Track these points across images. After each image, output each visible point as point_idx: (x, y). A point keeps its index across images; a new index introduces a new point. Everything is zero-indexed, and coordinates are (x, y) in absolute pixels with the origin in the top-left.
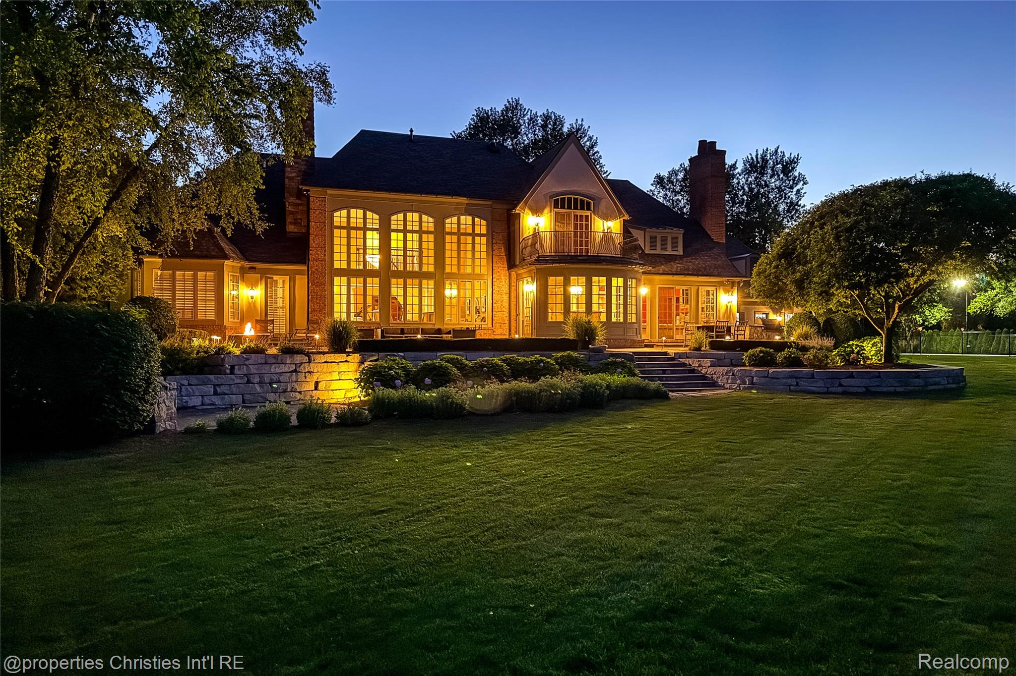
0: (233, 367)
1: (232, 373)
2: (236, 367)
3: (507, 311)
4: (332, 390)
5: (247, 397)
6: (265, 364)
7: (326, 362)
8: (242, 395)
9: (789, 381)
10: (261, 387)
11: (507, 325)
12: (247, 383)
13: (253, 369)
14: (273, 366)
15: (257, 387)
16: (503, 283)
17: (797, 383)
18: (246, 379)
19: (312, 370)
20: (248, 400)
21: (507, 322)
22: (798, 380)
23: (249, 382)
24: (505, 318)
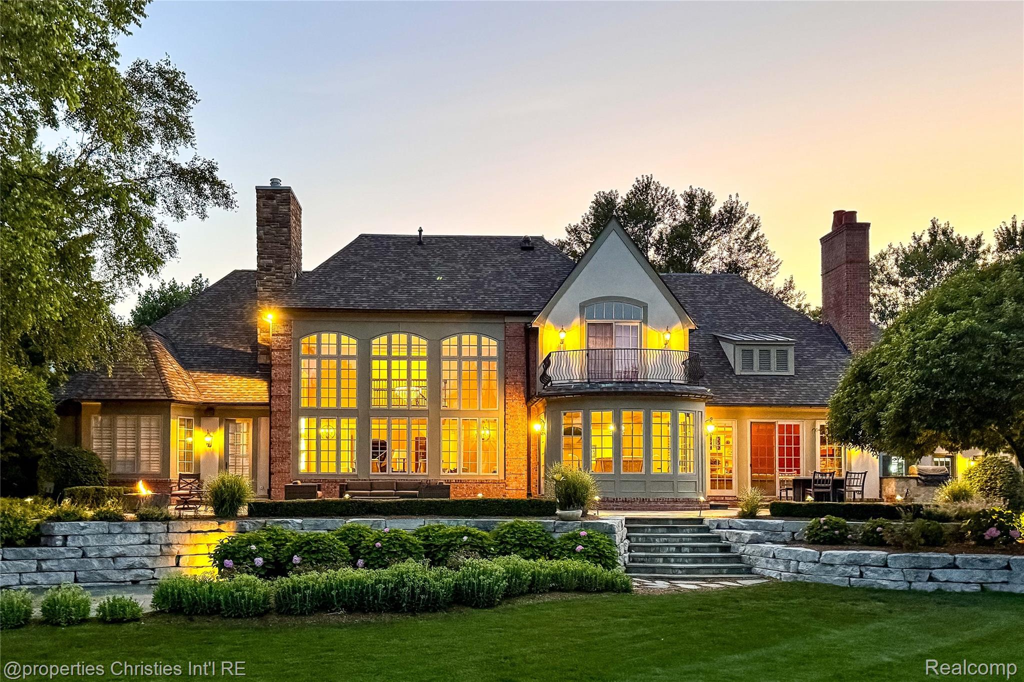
0: (65, 537)
1: (64, 545)
2: (69, 538)
3: (525, 458)
4: (198, 567)
5: (80, 574)
6: (109, 533)
7: (190, 532)
8: (75, 572)
9: (849, 569)
10: (101, 562)
11: (525, 477)
12: (82, 558)
13: (92, 541)
14: (119, 536)
15: (96, 563)
16: (520, 421)
17: (861, 573)
18: (80, 553)
19: (171, 541)
20: (81, 578)
21: (525, 472)
22: (863, 569)
23: (84, 555)
24: (522, 468)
##############################
### Problem
What is needed is a word-for-word repeat of every line from the line with "18: (246, 379)" to the end of the entries above; leave out the pictures.

### Answer box
18: (246, 379)
19: (312, 370)
20: (248, 400)
21: (507, 322)
22: (798, 380)
23: (249, 382)
24: (505, 318)
0: (65, 537)
1: (64, 545)
2: (69, 538)
3: (525, 458)
4: (198, 567)
5: (80, 574)
6: (109, 533)
7: (190, 532)
8: (75, 572)
9: (849, 569)
10: (101, 562)
11: (525, 477)
12: (82, 558)
13: (92, 541)
14: (119, 536)
15: (96, 563)
16: (520, 421)
17: (861, 573)
18: (80, 553)
19: (171, 541)
20: (81, 578)
21: (525, 472)
22: (863, 569)
23: (84, 555)
24: (522, 468)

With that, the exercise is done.